Tragico incidente: furgone sanitario finisce nel fossato, la volontaria Gaia muore a 27 anni

Tragico incidente: furgone sanitario finisce nel fossato, la volontaria Gaia muore a 27 anni

Nel violento impatto la giovane sarebbe stata sbalzata fuori dal veicolo ed è morta sul colpo


MANTOVA – Lei che era volontaria in un’associazione che si occupa di trasporto in ambulanza, è venuta a mancare prima che potessero arrivare i soccorritori: una sbandata, poi un’altra e alla fine il furgone che si schianta nel fosso. Nell’incidente, avvenuto verso le 15 di ieri, ha perso la vita Gaia Volpes, 27enne volontaria di Amica Emergenza: quello coinvolto nel tragico schianto è un mezzo per il trasporto di anziani o disabili che abbiano bisogno di cure e visite mediche a bordo del quale in quel momento si trovava anche la giovane. Il sinistro è avvenuto lungo la strada provinciale Romana, tra San Benedetto Po e Bagnolo San Vito, in provincia di Mantova.
La ricostruzione dell’incidente

Stando a quanto ricostruito dalla polizia stradale intervenuta per i rilievi, il conducente avrebbe ad un tratto perso il controllo del mezzo, che avrebbe così sbandato prima sulla sinistra, poi sulla destra per finire la corsa schiantandosi nel fossato lungo la propria carreggiata. Nel violento impatto la giovane volontaria sarebbe stata sbalzata fuori dal veicolo ed è morta sul colpo.
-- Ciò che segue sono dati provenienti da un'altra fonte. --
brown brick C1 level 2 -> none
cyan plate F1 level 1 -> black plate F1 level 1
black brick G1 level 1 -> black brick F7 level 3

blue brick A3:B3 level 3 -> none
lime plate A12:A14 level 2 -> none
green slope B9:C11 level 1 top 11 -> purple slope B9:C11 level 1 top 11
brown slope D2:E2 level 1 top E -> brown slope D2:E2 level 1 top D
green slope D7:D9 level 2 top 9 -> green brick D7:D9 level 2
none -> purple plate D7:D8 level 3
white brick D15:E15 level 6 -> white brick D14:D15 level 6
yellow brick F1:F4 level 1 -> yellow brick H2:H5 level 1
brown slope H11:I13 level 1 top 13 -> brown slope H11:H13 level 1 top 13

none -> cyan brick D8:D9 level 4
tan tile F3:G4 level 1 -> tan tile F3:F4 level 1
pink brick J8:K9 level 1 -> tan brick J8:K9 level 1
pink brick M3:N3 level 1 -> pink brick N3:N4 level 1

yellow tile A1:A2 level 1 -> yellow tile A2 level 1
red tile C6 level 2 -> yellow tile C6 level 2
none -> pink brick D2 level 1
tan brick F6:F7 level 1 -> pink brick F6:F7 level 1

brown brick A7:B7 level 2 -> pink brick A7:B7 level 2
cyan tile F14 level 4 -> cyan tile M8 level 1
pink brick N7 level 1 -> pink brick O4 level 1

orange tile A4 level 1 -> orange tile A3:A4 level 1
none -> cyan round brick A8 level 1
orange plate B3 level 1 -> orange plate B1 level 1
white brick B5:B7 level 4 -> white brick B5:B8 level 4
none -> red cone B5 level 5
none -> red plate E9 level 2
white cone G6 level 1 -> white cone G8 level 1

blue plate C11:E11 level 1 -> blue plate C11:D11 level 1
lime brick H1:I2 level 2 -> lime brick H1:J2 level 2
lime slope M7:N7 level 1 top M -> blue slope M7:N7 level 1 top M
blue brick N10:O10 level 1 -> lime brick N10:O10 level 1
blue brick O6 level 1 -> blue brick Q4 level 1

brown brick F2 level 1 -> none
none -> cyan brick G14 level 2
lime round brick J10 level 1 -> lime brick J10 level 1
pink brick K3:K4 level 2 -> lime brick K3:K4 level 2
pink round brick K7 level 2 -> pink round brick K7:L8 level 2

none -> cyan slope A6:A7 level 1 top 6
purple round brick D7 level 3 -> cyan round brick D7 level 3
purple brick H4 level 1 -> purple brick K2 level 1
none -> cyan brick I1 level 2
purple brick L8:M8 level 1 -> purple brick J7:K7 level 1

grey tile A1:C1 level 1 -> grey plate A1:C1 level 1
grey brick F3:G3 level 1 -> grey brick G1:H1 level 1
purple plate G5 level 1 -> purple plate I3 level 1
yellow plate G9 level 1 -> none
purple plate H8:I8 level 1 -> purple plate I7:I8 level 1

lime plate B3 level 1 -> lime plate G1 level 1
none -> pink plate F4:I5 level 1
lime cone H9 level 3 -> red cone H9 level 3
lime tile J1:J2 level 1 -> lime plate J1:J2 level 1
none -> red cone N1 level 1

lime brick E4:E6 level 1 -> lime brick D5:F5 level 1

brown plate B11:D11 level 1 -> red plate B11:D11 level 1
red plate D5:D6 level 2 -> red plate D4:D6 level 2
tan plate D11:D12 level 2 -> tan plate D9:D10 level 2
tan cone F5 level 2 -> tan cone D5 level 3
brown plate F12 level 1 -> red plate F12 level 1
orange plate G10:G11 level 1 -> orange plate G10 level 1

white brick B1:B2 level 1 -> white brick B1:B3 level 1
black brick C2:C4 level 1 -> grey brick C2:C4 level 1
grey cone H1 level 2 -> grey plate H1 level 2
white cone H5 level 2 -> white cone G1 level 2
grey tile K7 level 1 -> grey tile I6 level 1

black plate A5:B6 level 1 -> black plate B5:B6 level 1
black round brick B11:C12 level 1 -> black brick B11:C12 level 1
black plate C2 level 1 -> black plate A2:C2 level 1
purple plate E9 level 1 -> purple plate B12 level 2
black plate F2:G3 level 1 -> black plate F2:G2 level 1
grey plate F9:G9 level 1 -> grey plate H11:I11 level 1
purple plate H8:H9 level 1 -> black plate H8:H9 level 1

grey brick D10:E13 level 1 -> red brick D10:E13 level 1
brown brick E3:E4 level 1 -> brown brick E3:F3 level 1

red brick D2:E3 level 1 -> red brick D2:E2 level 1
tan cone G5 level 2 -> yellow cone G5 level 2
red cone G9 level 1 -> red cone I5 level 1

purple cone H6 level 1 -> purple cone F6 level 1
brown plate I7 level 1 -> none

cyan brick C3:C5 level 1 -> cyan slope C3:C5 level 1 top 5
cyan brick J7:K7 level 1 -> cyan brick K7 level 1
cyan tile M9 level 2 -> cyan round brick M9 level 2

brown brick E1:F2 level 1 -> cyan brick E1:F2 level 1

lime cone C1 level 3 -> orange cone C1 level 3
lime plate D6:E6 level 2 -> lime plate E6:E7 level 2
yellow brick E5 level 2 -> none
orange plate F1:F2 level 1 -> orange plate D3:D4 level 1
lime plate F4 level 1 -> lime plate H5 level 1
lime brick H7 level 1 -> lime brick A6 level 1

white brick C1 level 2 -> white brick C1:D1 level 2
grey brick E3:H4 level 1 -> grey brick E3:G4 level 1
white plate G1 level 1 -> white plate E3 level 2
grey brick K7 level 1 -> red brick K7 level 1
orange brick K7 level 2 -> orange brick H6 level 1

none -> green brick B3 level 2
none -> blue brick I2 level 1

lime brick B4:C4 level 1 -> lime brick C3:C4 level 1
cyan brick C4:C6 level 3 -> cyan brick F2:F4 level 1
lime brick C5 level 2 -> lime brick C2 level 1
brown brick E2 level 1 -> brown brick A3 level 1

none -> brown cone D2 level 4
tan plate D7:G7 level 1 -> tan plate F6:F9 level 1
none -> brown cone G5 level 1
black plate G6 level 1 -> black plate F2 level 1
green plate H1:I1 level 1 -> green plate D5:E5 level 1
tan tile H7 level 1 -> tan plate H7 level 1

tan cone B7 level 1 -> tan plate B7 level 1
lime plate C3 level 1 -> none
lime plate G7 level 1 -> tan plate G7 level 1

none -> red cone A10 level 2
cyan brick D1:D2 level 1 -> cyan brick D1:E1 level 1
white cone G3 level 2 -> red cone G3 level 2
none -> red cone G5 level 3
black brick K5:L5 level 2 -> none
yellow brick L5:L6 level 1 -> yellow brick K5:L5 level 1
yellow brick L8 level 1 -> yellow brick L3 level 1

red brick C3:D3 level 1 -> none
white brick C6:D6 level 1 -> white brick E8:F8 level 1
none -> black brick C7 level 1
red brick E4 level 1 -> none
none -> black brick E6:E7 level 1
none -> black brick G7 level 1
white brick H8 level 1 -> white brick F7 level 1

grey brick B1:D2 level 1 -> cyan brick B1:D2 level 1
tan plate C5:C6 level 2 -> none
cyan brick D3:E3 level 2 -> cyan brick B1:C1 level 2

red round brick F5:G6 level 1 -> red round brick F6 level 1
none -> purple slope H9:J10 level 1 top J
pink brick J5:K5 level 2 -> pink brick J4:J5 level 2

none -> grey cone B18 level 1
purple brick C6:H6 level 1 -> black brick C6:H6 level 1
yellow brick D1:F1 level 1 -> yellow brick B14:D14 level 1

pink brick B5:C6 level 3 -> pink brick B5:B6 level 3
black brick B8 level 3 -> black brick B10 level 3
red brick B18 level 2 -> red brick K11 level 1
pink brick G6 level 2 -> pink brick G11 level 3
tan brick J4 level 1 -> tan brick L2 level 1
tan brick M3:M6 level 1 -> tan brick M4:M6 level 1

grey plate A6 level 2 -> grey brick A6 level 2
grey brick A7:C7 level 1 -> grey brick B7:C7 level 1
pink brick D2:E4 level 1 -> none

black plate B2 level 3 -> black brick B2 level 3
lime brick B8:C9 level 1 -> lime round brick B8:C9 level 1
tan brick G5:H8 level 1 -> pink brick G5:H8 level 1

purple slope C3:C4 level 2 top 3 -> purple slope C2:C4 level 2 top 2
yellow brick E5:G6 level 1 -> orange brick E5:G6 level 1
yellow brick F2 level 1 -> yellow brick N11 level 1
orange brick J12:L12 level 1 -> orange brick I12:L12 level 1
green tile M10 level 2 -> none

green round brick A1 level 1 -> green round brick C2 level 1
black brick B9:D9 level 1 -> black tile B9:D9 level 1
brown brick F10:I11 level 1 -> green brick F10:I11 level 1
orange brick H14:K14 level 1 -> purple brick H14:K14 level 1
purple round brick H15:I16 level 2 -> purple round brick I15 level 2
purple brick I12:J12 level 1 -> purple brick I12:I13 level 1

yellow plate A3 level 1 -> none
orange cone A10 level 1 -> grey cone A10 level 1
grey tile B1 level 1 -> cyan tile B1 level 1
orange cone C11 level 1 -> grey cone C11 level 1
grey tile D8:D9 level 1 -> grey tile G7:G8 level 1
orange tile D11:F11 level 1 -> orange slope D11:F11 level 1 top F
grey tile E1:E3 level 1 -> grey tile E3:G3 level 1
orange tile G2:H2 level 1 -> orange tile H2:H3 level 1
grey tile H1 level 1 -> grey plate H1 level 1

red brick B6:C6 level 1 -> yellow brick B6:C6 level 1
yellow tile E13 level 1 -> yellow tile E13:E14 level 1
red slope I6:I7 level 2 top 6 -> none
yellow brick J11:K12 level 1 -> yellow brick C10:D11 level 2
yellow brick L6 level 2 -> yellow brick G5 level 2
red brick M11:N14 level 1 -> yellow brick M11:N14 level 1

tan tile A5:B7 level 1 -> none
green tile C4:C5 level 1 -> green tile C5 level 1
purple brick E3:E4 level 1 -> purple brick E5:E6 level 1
Il mezzo stava viaggiando da Mantova in direzione di San Benedetto Po: probabilmente la giovane e il conducente, anche lui volontario di Amica Emergenza, stavano riportando alcuni utente del servizio.
La macchina dei soccorsi

Subito è scattato l’allarme: sul posto sono arrivati vigili del fuoco, polizia stradale, quattro ambulanze, l’automedica e l’elisoccorso. Purtroppo però al loro arrivo i soccorritori non hanno potuto fare nulla: la 27enne era già priva di vita, morta a causa della gravità delle ferite riportate nell’impatto. Sul mezzo di trasporto, che nello schianto non ha coinvolto altri veicoli, si trovavano anche una 54enne, una 71enne e un 67enne. Nessuno dei tre ha riportato traumi particolarmente gravi ed è stato sufficiente il trasferimento all’ospedale Carlo Poma di Mantova per gli accertamenti del caso.
Chi era Gaia Volpes

La giovane Gaia era originaria di Porto di Legnago, in provincia di Verona. Da qualche tempo si era trasferita a Mantova dove aveva appunto iniziato a prestare servizio come volontaria nell’associazione Amica Emergenza, che ha sede in città. La 27enne aveva frequentato l’Enaip Veneto, che ha sede a Legnago, e la scuola di formazione professionale Pavoni, che si trova a Montagnana, cittadina in provincia di Padova a una quindicina di chilometri da Legnago. Gaia viene ricordata come una ragazza gentile, grande amante degli animali, sempre disponibile e disposta ad aiutare gli altri — tanto che era volontaria nell’associazione di trasporto. Sotto choc i familiari, i tanti amici e i colleghi che lavoravano con lei nell’associazione mantovana. La salma della 27enne si trova ora alle camere mortuarie dell’ospedale di Mantova a disposizione dell’autorità giudiziaria.